Erano composte da una gonna nera a pieghe, accompagnata da una camicetta bianca ed un fiocchetto verde smeraldo al collo. Sopra le spalle invece portavamo la tipica mantellina che indossavano le streghe della comunità, nera e con un grosso cappuccio, solo un po' più corta del normale. Meravigliosa, anche se l'idea della divisa in sé non mi facesse impazzire, ma almeno non avrei dovuto scervellarmi ogni mattina alla ricerca di qualcosa da mettere.

Lemon, invece, era molto più entusiasta di me, si girava e rigirava davanti allo specchio, non capacitandosi del riadattamento automatico che subirono gli indumenti una volta indossati.

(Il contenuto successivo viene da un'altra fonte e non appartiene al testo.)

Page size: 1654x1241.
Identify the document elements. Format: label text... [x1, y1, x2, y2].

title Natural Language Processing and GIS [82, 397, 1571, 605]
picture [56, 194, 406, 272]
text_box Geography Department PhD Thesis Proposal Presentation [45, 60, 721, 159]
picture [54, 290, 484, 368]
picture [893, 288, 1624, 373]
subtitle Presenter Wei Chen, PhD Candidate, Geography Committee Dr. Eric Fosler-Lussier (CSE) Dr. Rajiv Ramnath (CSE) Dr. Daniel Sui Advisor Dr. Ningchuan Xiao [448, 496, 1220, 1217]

Uscite dal bagno, aspettammo che Bren si lavasse parlando del più e del meno; ricordai ad un tratto che il giorno precedente i chiarissimi capelli della ragazza erano quasi del tutto lisci e le chiesi per quale motivo avesse camuffato quello splendido riccio.

«Considerato che il riccio associato al mio colore di capelli estremamente chiaro fosse abbastanza inusuale ho pensato che, per una volta, mi sarebbe piaciuto non sembrare strana; ma vedo che i miei capelli qui sono una delle cose più normali!» Mi confidò ridacchiando.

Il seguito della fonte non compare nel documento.